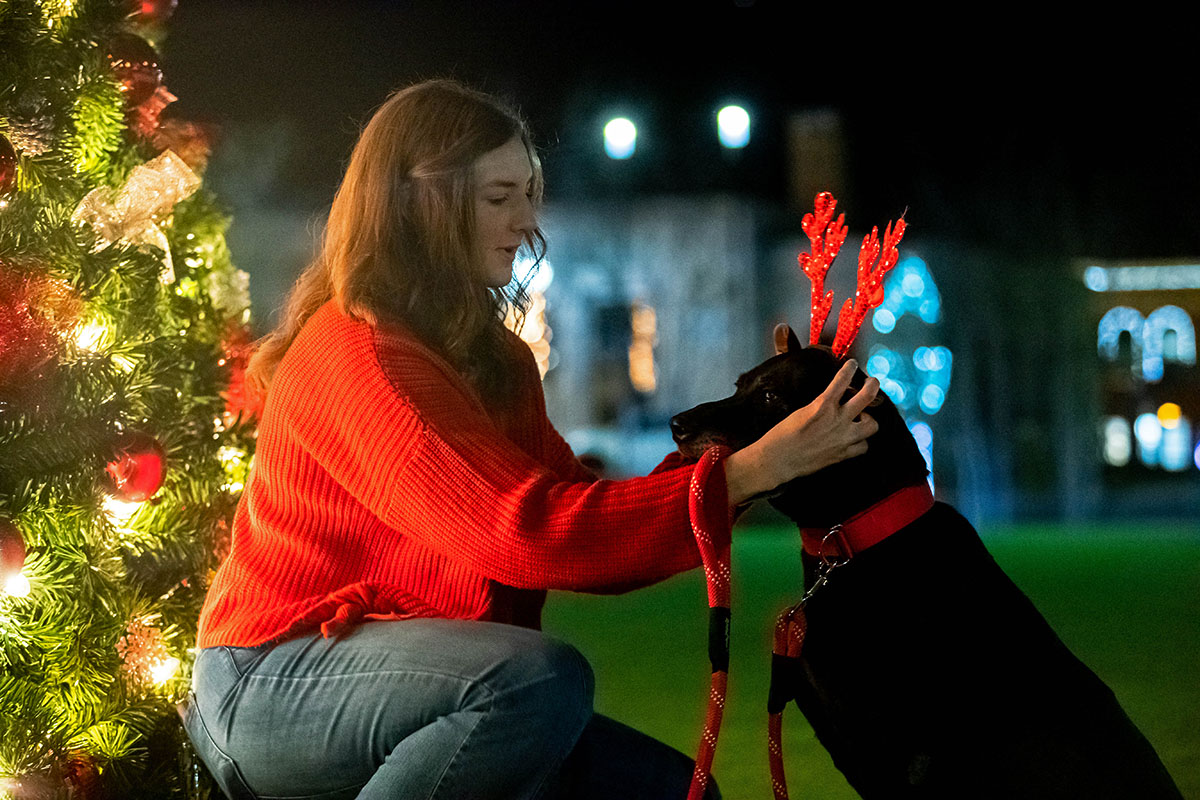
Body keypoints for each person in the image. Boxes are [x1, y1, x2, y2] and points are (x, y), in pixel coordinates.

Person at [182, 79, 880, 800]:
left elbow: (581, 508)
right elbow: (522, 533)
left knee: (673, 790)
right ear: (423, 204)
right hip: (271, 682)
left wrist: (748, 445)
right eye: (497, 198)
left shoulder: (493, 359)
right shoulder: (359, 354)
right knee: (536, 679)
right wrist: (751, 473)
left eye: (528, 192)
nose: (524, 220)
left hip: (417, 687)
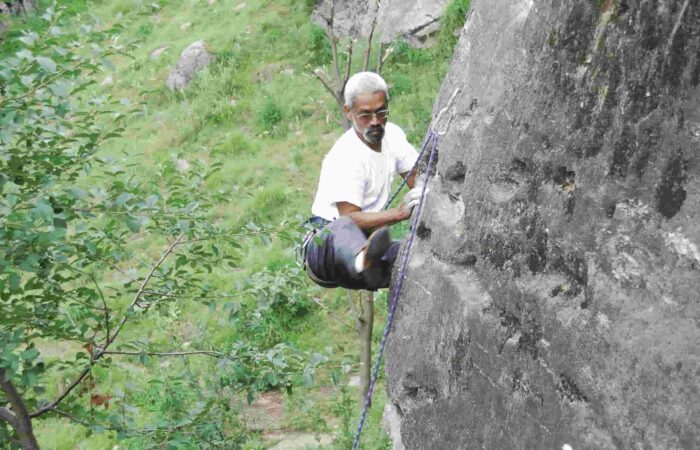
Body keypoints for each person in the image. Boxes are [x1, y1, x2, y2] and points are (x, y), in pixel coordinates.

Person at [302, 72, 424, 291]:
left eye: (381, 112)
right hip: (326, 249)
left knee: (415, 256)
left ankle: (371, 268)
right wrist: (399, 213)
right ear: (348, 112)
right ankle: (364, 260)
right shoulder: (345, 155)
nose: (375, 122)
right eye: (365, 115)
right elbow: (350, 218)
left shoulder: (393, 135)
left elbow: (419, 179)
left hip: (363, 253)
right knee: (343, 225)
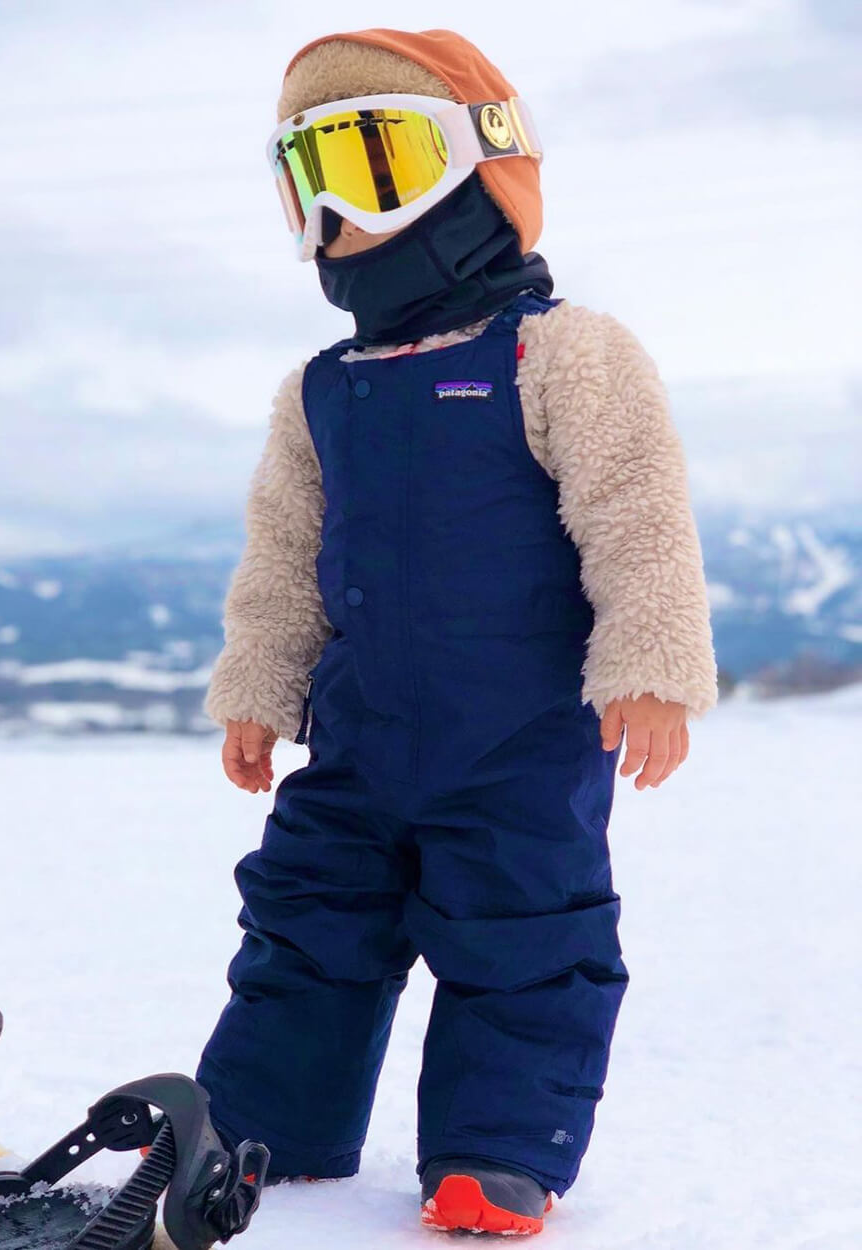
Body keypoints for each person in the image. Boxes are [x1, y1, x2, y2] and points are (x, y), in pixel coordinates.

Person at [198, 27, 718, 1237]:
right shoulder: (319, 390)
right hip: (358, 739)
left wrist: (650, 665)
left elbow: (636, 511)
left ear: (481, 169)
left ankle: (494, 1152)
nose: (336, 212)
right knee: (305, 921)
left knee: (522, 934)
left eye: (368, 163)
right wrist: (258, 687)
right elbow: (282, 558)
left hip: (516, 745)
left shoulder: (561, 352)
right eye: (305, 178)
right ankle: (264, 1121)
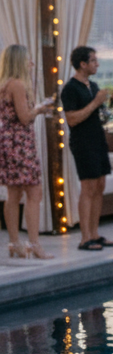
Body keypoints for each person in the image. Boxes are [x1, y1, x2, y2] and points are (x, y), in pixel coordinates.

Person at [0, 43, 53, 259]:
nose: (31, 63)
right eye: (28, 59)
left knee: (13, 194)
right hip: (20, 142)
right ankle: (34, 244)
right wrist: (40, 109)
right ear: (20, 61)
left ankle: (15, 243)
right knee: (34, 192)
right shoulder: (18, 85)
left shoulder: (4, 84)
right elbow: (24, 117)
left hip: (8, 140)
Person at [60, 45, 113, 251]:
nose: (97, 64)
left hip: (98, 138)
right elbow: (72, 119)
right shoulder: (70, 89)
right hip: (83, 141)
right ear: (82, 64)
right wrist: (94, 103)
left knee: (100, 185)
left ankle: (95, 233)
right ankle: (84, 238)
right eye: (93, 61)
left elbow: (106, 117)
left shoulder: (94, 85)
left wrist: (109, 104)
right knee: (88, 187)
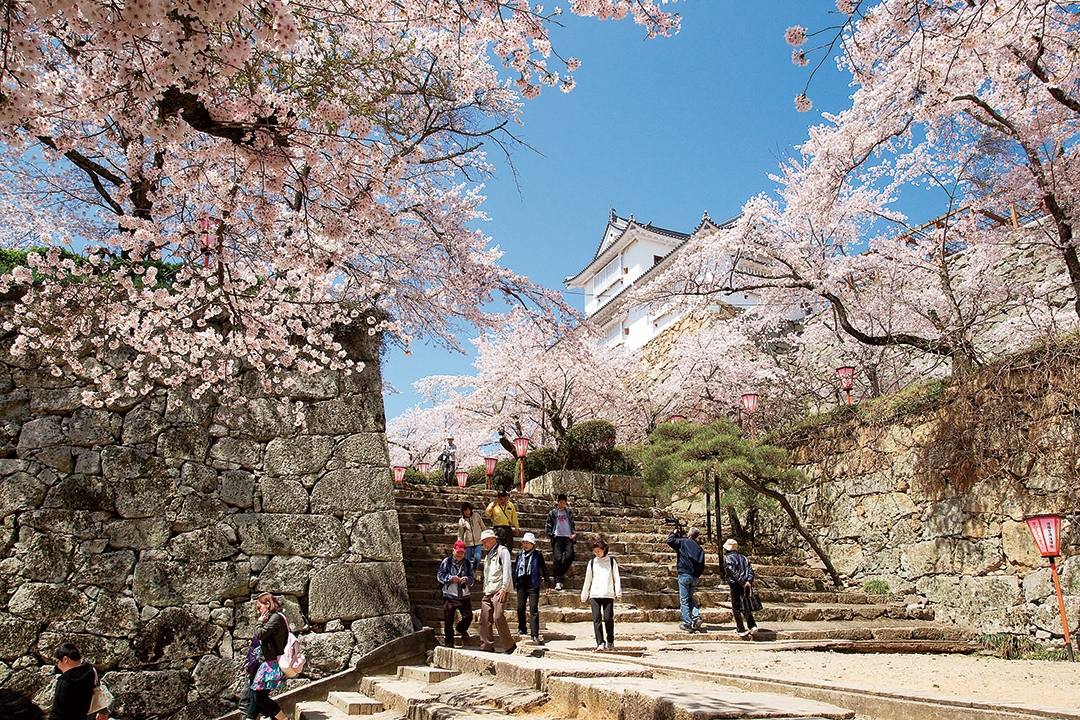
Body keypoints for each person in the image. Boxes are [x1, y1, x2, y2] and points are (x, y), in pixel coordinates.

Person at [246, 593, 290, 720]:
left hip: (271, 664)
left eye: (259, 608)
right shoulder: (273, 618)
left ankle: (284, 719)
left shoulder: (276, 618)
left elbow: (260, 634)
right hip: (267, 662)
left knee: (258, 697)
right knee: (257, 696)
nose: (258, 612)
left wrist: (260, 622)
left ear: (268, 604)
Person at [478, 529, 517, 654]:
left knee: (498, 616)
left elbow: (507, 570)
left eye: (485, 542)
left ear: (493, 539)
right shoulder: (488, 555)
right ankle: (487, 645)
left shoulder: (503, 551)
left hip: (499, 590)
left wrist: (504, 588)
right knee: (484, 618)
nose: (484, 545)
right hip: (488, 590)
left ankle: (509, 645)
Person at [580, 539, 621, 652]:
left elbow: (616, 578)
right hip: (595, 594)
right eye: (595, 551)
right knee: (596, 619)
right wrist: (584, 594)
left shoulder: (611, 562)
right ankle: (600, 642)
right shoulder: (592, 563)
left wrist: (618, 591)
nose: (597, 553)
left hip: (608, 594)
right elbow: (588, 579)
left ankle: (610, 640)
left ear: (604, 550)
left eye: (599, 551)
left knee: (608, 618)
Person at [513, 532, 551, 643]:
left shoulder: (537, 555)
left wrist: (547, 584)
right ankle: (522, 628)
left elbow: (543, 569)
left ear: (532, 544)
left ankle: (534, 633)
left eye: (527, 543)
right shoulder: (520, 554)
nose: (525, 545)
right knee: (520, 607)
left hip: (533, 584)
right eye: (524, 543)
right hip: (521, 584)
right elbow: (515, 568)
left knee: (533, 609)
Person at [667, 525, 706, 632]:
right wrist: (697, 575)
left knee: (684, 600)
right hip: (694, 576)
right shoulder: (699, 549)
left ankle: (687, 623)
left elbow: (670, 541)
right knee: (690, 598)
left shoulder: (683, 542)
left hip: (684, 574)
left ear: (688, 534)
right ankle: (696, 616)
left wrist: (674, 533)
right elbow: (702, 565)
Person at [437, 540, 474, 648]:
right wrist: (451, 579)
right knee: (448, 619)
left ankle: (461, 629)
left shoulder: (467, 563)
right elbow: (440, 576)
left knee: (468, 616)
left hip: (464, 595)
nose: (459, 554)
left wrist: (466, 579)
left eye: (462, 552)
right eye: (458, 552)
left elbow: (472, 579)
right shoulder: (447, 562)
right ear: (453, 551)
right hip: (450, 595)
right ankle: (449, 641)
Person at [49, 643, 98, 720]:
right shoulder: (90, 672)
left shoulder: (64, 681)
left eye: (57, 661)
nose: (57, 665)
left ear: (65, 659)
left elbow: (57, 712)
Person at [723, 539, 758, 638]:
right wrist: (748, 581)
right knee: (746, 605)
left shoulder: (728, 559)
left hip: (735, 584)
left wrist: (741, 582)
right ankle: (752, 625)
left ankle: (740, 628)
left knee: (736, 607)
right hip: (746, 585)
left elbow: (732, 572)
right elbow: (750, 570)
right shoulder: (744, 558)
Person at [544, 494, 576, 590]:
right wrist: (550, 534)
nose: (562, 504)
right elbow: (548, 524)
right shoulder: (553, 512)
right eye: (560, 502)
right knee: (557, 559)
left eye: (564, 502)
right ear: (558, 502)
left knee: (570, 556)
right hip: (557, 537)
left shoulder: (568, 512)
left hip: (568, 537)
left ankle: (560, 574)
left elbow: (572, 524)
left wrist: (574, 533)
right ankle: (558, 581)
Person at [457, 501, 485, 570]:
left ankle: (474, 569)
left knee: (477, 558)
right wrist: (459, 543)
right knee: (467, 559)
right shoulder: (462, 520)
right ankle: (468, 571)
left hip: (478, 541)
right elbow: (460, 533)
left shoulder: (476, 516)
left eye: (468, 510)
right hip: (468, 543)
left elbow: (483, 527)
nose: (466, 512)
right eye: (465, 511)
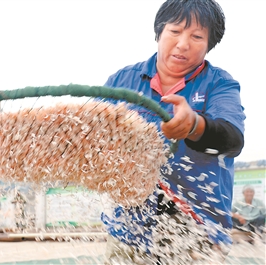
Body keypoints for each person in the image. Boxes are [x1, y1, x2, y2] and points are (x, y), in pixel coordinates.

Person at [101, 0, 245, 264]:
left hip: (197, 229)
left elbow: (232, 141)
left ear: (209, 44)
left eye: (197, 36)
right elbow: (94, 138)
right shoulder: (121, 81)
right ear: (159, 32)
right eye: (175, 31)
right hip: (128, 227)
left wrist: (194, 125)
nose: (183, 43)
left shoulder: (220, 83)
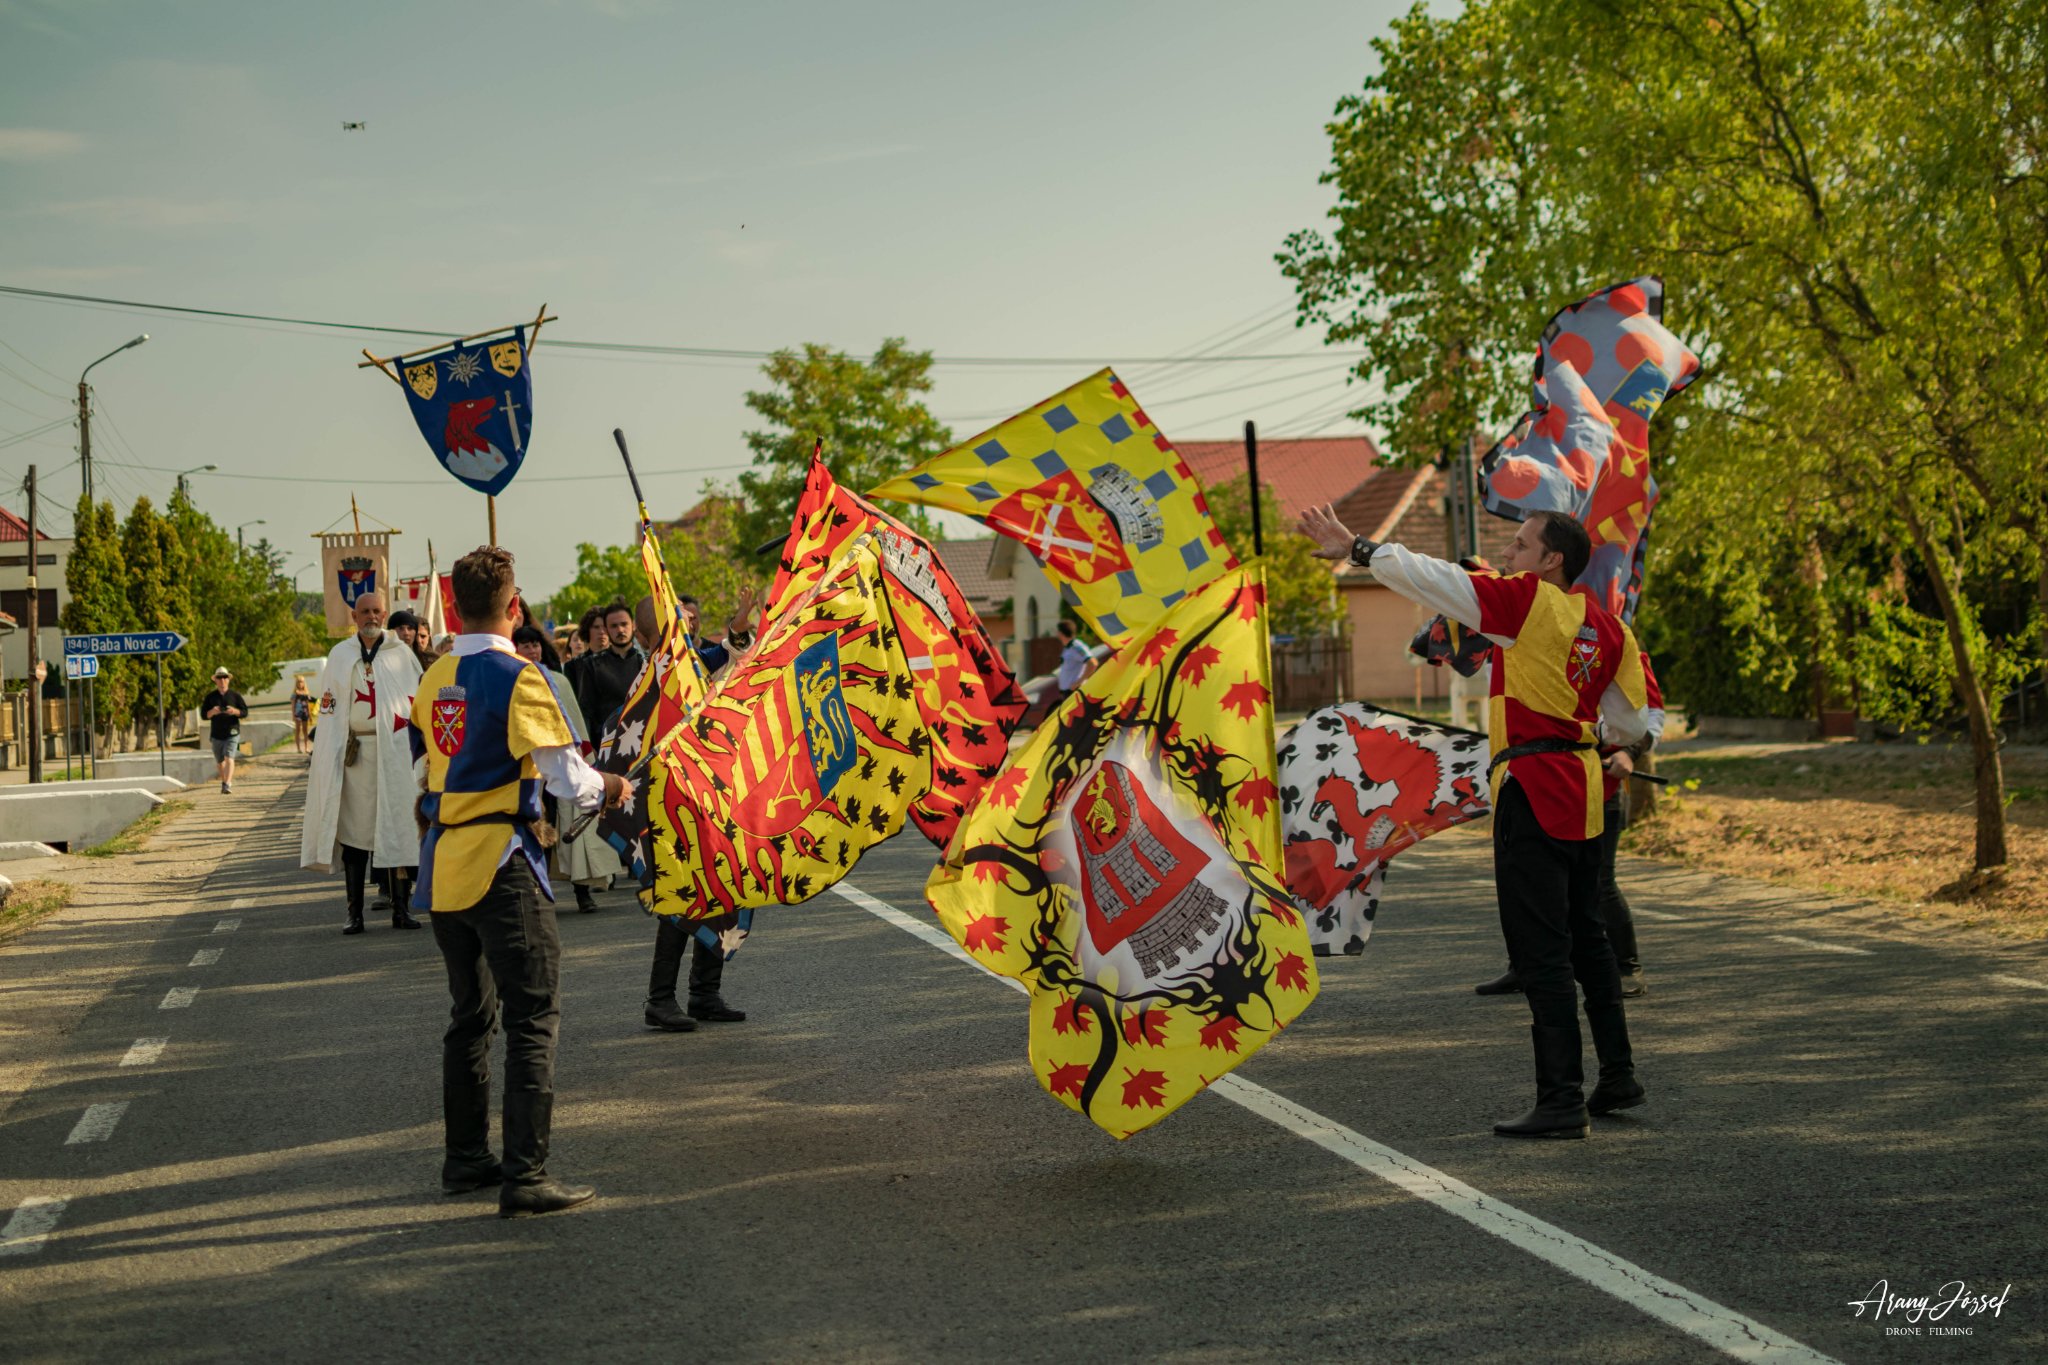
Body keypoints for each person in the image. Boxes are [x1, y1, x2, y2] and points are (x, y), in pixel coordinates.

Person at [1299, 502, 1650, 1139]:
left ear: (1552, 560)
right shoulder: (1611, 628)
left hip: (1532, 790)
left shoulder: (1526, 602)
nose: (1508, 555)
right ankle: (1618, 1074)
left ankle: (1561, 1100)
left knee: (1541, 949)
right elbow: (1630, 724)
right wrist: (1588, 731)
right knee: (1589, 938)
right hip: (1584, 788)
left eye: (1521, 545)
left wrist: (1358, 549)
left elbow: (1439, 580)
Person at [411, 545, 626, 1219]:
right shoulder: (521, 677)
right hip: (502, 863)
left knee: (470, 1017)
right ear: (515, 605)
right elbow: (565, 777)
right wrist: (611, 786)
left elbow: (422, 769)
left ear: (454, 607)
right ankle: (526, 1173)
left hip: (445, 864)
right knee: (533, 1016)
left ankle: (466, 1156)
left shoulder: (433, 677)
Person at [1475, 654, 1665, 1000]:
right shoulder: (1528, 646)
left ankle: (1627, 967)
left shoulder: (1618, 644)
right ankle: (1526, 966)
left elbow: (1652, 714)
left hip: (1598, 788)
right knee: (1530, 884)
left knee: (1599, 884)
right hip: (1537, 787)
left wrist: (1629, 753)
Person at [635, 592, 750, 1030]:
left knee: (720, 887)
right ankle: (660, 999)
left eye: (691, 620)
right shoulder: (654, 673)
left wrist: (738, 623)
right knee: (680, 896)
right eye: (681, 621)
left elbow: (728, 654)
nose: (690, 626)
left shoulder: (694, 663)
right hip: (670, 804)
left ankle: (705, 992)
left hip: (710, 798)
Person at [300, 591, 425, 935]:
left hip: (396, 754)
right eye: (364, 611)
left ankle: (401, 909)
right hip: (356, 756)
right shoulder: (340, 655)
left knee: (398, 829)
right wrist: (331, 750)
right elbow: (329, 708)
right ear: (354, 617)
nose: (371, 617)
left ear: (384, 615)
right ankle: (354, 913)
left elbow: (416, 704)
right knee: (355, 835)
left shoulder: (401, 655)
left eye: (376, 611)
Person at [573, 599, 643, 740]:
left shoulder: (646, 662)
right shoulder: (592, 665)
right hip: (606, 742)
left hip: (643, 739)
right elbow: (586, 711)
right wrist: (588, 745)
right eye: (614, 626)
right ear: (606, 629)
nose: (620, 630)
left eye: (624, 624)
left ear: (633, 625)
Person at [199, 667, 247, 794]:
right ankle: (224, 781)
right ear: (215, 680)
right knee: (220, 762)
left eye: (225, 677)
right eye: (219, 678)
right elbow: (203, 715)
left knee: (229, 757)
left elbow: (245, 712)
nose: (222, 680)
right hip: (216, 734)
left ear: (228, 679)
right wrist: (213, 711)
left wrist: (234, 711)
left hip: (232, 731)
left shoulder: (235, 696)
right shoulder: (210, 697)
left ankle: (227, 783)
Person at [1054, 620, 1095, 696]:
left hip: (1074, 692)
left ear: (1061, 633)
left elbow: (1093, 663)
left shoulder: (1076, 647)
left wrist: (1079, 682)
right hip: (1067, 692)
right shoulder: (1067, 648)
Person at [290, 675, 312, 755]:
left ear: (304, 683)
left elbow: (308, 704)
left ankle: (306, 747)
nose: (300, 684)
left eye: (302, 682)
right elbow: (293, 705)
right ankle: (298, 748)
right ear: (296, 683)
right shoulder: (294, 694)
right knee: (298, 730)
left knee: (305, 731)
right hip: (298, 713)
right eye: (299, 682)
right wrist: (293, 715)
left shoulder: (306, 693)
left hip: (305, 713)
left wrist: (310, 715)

☆ ☆ ☆ ☆

Drop the pictures; return the lines above from the line containing "left knee: (13, 194)" to the line containing "left shoulder: (276, 618)", both included, exactly.

left knee: (13, 194)
right hip: (20, 142)
right ankle: (34, 244)
right wrist: (40, 109)
right ear: (20, 61)
left ankle: (15, 243)
right knee: (34, 192)
right shoulder: (18, 85)
left shoulder: (4, 84)
right elbow: (24, 117)
left hip: (8, 140)
Person at [60, 45, 113, 251]:
nose: (97, 64)
left hip: (98, 138)
right elbow: (72, 119)
right shoulder: (70, 89)
right hip: (83, 141)
right ear: (82, 64)
right wrist: (94, 103)
left knee: (100, 185)
left ankle: (95, 233)
right ankle: (84, 238)
right eye: (93, 61)
left elbow: (106, 117)
left shoulder: (94, 85)
left wrist: (109, 104)
right knee: (88, 187)
Body keypoints for each person in the image. Boxes are [x1, y1, x2, y2] and points are (x, y), in pixel coordinates.

Person at [246, 593, 290, 720]:
left hip: (271, 664)
left eye: (259, 608)
right shoulder: (273, 618)
left ankle: (284, 719)
left shoulder: (276, 618)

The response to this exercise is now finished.